YOUR INSTRUCTIONS
Write out every line of the data below word for word, leaving out the pictures.

Records from a data collection

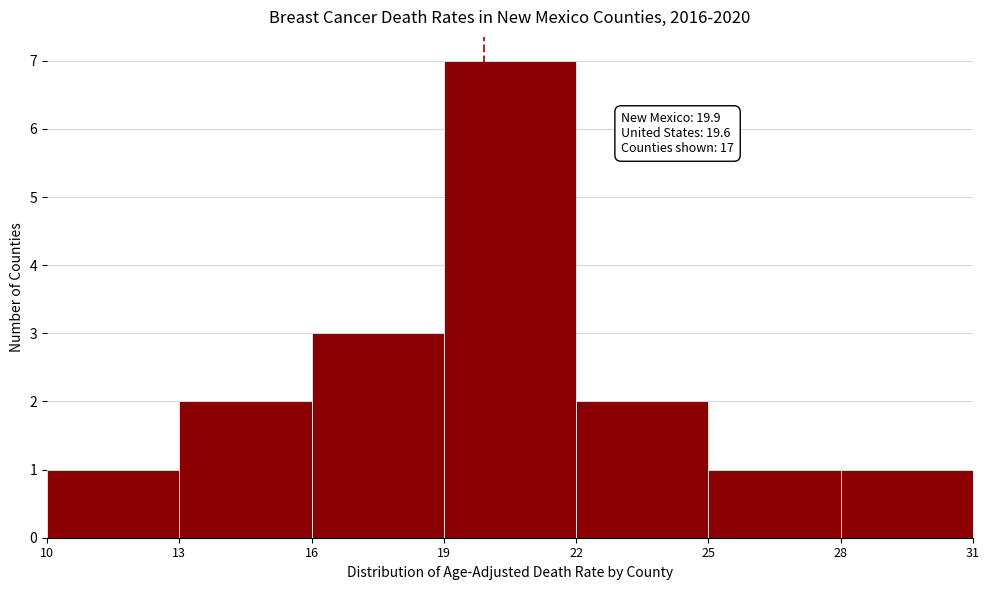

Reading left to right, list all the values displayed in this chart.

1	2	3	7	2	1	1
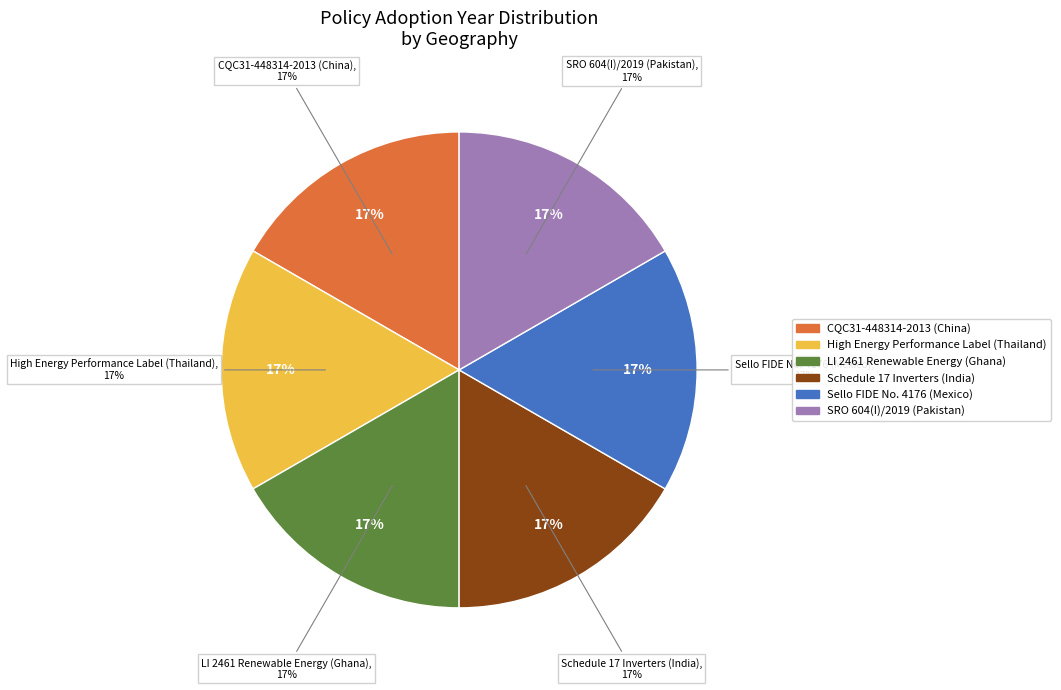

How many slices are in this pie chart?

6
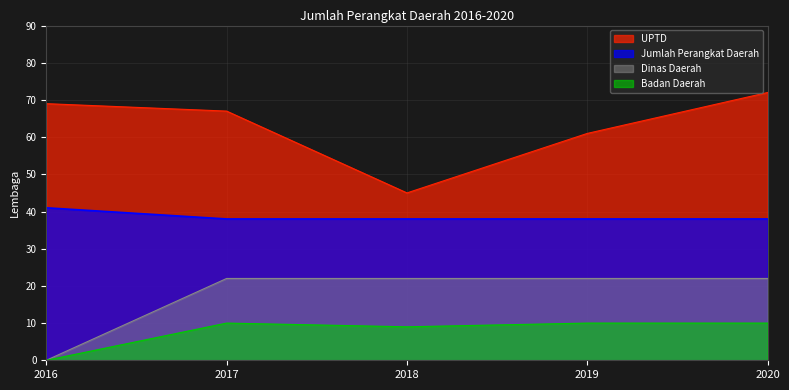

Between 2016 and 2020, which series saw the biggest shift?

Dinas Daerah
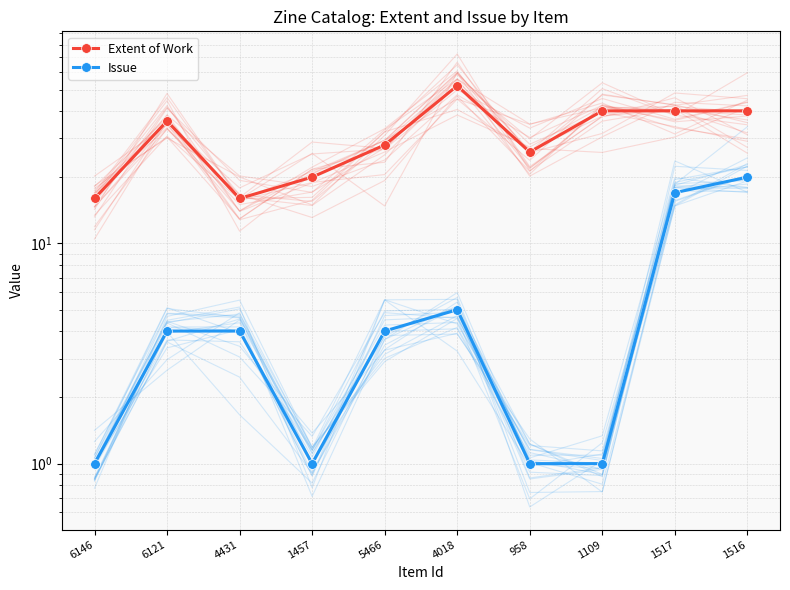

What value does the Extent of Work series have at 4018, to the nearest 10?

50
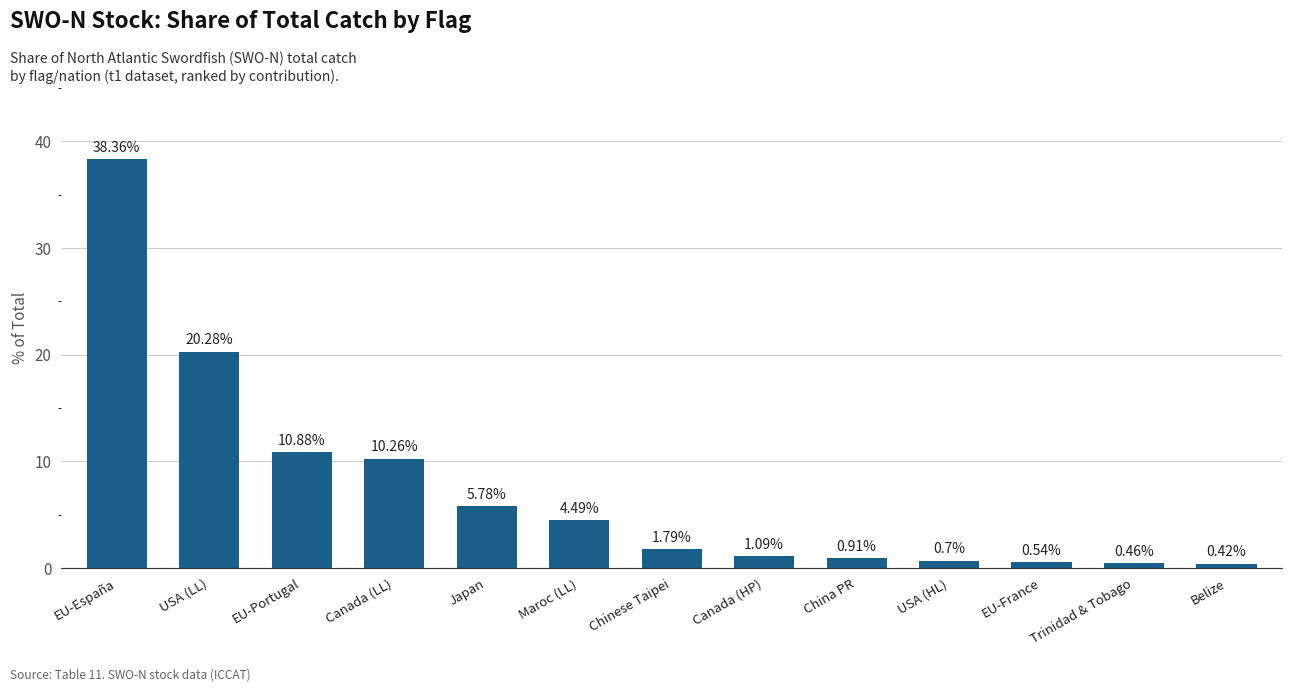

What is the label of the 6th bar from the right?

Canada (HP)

WRITTEN SOLUTION
Reading left to right, list all the values displayed in this chart.

1	2	3	7	2	1	1

How many slices are in this pie chart?

6

Between 2016 and 2020, which series saw the biggest shift?

Dinas Daerah

What value does the Extent of Work series have at 4018, to the nearest 10?

50

What is the label of the 6th bar from the right?

Canada (HP)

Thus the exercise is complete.